Come Here This Instant!
The precarious life of an “undesirable foreigner” taking refuge in a hostile land
Let us examine for a moment the life in May 1940 of a foreign female refugee in France from an “undesirable” nation.
It concerns my father’s first wife, Hildegard, who along with their sickly 4-year-old son Walter, was hoping to reunite with her husband, lately arrested by the Belgian police and sent to France as a preliminary step to being deported to Auschwitz.

The document was a summons issued by the office of the Angers police headquarters that dealt with foreigners, addressed to Hildegard Sara Bomeisl*. It instructs her to appear this instant before the department dealing with foreigners, at the police headquarters located at town hall road, during the hours of 8 to 11 am, or from 2 to 5 pm. It instructs her to bring her receipt so that she can take possession of an ID card.
*While other paperwork issued by the French referred to Hilde by her married name, Hirschkind, here they refer to her by her maiden name of Bomeisl. Hilde had come to France from Belgium, and the French authorities were doubtless using Belgian-issued papers to establish her identity. It’s unclear whether using her maiden name was a way of degrading her, in addition to naming her Sara, or was merely a clerical mistake. (According to German law, all female Jews had to add the name Sara, and all male Jews had to add the name Israel. So I would have been Michael Israel Hickins.)

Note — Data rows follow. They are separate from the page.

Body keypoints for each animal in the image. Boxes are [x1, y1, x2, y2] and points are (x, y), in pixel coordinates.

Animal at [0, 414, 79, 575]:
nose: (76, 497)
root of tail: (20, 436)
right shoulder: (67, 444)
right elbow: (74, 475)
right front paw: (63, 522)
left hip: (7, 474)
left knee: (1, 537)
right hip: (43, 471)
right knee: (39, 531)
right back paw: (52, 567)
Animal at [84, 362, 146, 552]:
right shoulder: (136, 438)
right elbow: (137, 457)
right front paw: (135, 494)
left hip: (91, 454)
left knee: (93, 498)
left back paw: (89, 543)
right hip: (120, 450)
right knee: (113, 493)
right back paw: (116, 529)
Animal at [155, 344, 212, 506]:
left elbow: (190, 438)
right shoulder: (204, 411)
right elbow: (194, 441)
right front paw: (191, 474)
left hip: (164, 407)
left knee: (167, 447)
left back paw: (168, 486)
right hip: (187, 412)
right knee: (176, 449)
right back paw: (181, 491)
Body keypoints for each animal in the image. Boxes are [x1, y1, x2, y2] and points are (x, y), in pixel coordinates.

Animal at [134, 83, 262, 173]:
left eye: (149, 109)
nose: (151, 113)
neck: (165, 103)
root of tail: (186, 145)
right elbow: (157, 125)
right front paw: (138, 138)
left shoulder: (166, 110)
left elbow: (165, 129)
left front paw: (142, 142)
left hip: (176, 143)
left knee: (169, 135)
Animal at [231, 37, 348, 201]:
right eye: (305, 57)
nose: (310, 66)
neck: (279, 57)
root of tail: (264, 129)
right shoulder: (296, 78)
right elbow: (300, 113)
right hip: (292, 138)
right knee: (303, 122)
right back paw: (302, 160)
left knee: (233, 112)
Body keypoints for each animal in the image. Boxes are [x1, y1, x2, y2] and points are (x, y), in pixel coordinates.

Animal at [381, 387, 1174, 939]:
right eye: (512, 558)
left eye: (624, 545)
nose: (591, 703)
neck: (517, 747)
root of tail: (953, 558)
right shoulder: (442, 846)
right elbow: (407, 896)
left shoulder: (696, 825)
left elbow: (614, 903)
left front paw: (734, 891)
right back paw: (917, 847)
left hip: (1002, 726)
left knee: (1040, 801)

Note that the words “as soon as possible” [i.e., appear as soon as possible] are crossed out, and replaced by the line “this instant [de suite, or literally, immediately upon receipt of this document].”
Below this, in handwriting, it says “arrived 11 am at the fire station on rue Jules Dauban May 22, 1940.”
Bring your own damn food
In the margin on the left, it instructs her to arrive with 3 days’ worth of food and no more than 30 kilos (about 66 pounds) of luggage. In pencil is added the instruction, “tomorrow 10 am, same address.”
It is signed by the security officer responsible for the department dealing with foreigners.
My father Max had been sent to the internment camp at Saint Cyprien earlier that month. Hilde arrived in Angers, hoping to find Max. Far from being reunited with her husband, having been identified as an “undesirable foreigner,” she was sent by the authorities to a different camp some 400 winding, treacherous kilometers (240 miles) away.
The parallels between her life and those of a Latino refugee in the United States, or a Palestinian in Gaza, or a Syrian in Italy, are obvious. People aren’t responsible for the actions of their stated representatives, elected or not. They are only responsible – and we are responsible – for how we treat others.
Do not stand by your neighbor’s blood
As Rabbi Danya Ruttenberg notes, the Jewish sage Maimonides in the 12th century opined that “there is no commandment as great as redeeming captives, for a captive is among the hungry, thirsty, naked, and is in mortal danger… And, "Do not stand by your neighbor’s blood."
Let’s remember these words the next time some godbother tries to use religious texts as a cudgel for the oppression of others.
There are no others – there is only us.